Moda dünyasının ‘arsız çocuğu’ Jean Paul Gaultier’in ise artık uslanmaya başladığı bir kez daha gözlendi. 2011 erkeğini ‘monochrome’ ve ‘total look’ kodları ile sunan Gaultier, ceket, pantolon, gömlek ve kravat formülünü tek kumaştan tasarlayarak ‘Gaultier’liğini’ yapmış oldu. Kruvaze ceketin düğmelerini bile aynı kumaştan kaplatan ünlü tasarımcı, hâkimiyeti tartışmasız bir moda dersi vermiş oldu.

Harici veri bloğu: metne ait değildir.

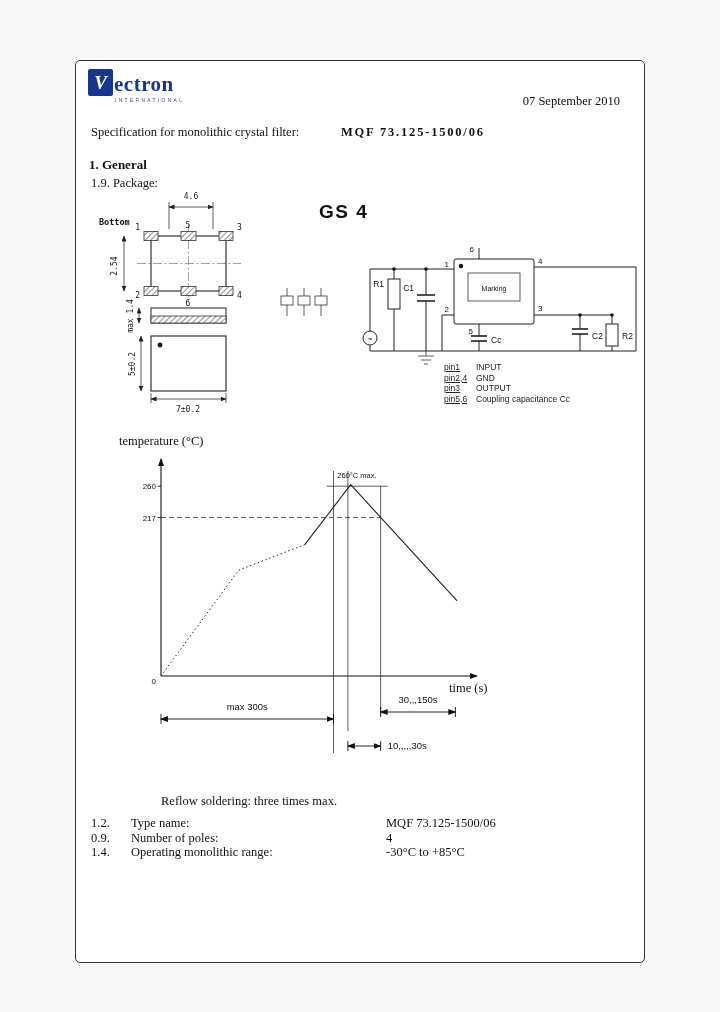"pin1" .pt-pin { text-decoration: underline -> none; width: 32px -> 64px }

Total look koleksiyonunun bir diğer ilginç örneği ise ceket ve gömleğin enjeksiyon tekniği ile boyanarak bir bütünmüş hissini vermiş olmasıydı.
Moda dünyasının bir diğer önemli tasarımcısı olan Nicolas Ghensquerke’in Balenciaga için çizmiş olduğu koleksiyon ise tasarımcının modaya olan entelektüel yaklaşımının erkek versiyonu olarak alkışlandı.
‘Superposition’ olarak adlandırılan ve üst-üste giyme olarak tercüme edebileceğimiz giyim tarzına verdiği örnekler ilgi çekici idi.
Galliano’dan ‘Şarlo’ya saygı
Balenciaga, uzun kollu siyah tişört üzerine giydirilen kolsuz beyaz gömlek veya uzun kollu gömlek ve kolsuz ceket gibi formüllerle klasisizm kodlarının dengeleri ile oynayarak istidadını sergilemiş oldu.
Paris’te gerçekleşen moda haftasının bir diğer starı John Galliano’nun ise koleksiyonunu Charlie Chaplin’in canlandırdığı ünlü ‘Şarlo’ karakterine ithaf etmiş olduğu gözlendi.
Galliano, 2011 yaz sezonunda ‘inn’ olacağı öngörülen şalvar modellerini uzun gömlek ve kısa ceketlerle sundu. Koleksiyon finalindeki beyaz frakı, vual etli hasır bir şapka ile sunan Galliano’nun çılgınlıkta Gaultier’i aratmayacağı hissedildi.
Dünyanın en lüks markası olarak bilinen Louis Vuitton’un 2011 erkeğinin podyumlara yansıması ise şöyle: İndigo mavisinin tüm tonları, şort ve bermuda ağırlıklı rahat ve hafif bir yaz sezonu.